I'm working with a university and have an Excel dummy sheet with 879 students on it that I need to analyze some data within Python. Several columns in this Excel document include:

Student name
Section
% of attendance
Enrollment No.

But the names of the students are not correctly arranged alphabetically.

I wish to divide the students evenly by "Section" so that each Section has an equal amount of students whose names begin with each letter.

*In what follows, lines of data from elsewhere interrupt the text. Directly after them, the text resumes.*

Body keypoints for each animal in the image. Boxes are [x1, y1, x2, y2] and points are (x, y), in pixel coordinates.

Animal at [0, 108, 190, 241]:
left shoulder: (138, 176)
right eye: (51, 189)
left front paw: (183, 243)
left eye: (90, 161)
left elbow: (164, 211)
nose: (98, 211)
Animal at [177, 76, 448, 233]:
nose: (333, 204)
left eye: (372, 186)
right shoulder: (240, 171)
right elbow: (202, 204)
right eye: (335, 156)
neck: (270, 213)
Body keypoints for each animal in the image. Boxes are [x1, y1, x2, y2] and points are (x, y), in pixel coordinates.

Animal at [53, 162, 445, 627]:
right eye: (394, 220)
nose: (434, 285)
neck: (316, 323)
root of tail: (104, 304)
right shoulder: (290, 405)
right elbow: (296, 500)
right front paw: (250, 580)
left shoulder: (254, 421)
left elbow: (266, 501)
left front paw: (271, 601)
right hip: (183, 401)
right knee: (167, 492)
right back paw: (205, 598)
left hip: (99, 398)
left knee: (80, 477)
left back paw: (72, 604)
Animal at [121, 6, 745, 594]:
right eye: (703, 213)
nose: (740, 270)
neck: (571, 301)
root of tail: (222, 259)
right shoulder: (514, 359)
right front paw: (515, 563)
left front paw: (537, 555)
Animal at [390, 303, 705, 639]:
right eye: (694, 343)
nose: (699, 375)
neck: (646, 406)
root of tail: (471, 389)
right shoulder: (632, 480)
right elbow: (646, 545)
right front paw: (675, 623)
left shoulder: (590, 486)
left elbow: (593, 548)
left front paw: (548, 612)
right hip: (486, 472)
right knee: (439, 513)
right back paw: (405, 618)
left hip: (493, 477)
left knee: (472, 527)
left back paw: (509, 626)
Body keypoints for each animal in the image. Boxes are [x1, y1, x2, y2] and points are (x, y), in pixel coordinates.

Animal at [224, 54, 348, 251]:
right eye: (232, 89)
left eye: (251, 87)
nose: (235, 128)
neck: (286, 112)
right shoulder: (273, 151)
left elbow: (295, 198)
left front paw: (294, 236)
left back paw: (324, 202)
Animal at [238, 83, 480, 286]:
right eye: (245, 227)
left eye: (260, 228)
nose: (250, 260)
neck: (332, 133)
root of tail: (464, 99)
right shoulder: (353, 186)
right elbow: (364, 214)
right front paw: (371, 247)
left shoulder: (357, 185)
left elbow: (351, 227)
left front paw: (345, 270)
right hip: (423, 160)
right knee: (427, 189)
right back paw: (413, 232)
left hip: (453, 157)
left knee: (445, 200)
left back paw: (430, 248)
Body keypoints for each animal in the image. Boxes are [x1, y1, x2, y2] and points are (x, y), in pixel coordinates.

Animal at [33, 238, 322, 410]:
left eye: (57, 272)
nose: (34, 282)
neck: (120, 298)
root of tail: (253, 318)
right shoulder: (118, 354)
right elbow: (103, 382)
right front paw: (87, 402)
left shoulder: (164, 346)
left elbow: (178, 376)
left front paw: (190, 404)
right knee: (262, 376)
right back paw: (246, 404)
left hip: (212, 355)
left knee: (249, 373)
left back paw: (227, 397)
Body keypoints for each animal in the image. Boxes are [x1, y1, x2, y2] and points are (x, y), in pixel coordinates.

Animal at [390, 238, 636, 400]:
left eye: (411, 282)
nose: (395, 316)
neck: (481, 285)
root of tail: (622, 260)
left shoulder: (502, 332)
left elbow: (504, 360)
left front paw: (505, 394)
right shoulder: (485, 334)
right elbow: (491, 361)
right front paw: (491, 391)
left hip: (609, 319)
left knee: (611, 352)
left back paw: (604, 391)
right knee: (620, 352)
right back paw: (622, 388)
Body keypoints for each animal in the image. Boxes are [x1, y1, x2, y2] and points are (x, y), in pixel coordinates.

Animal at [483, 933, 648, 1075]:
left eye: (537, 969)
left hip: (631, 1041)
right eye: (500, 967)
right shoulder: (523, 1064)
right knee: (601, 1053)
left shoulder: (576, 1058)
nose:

I've tried sorting the data in Excel alphabetically, but it results in the opposite of what I want: an alphabetical order for the entire column. Instead, I would prefer the data to be organized "Section"-wise, with students in each section whose names begin with each alphabet, or with none if all the names beginning with that alphabet have already been used in prior sections. There would be an equal number of students in each section, if not nearly so.

For example:
the dataset 12 sections with 879 students:
Section A has 74 students
Section B has 74 students
Section C has 74 students
Section D has 73 students
Section E has 73 students
Section F has 73 students
Section G has 73 students
Section H has 73 students
Section I has 73 students
Section J has 73 students
Section K has 73 students
Section L has 73 students

Number of students having first character A is 89
Number of students having first character B is 47
Number of students having first character C is 7
    :         :            :              :
    :         :            :              :  
Number of students having first character Y is 1
Number of students having first character Z is 2

My goal:

Section A will have: 
 - 7 students whose name start with A (89/12 = 7 students)
 - 3 students whose name start with B (47/12 = 3 students) 
 - 1 student whose name start with C  (As 7<12, so cant put all students in all sections, so 1)
    :         :            :             
    :         :            :                

 - 1 student whose name start with Y   
 - 1 student whose name start with Z

Section B will have: 
- 7 students whose name start with A
  :    :      :     :     :    :
  :    :      :     :     :    :
- 0 students whose name start with Y  (As no student left with alphabet starting with Y)
- 1 student whose name start with Z

Is there a way to achieve this using Excel or Python Pandas Library query?
Here is my Excel Sheet

narikkadan · Answer 1 · Dec 10, 2022

Here is a flimsy answer. The number of times a specific name appears among all names beginning with the same letter should be compared to the number of names beginning with that letter that should be in each section before assigning a section number. :

=LET(names,E5:E883,
rows,ROWS(names),
sections,12,
seq,SEQUENCE(rows,1,0),
startrow,XLOOKUP(LEFT(names,1)&"*",names,seq,,2),
counts,COUNTIF(names,LEFT(names,1)&"*"),
countspersection,counts/sections,
occurrence,seq-startrow,
section,QUOTIENT(occurrence+0.5,countspersection),
section)

Then sort on the assigned section number:

=LET(names,E5:E883,
rows,ROWS(names),
sections,12,
seq,SEQUENCE(rows,1,0),
startrow,XLOOKUP(LEFT(names,1)&"*",names,seq,,2),
counts,COUNTIF(names,LEFT(names,1)&"*"),
countspersection,counts/sections,
occurrence,seq-startrow,
section,QUOTIENT(occurrence+0.5,countspersection),
SORTBY(names,section,1,names,1))

The size of each section will vary depending on how many of the numbers assigned are underestimates and how many overestimates compared to the theoretical value (for example, there should be 7.4 A's in each section, but in practice, there can only be 7 or 8). This is because the number of students can only be a whole number. I've done some research on this, and the results show that the group sizes are as follows:

It's quite difficult to get both the group sizes and numbers per letter exactly right - you would need an iterative method to take this further I think.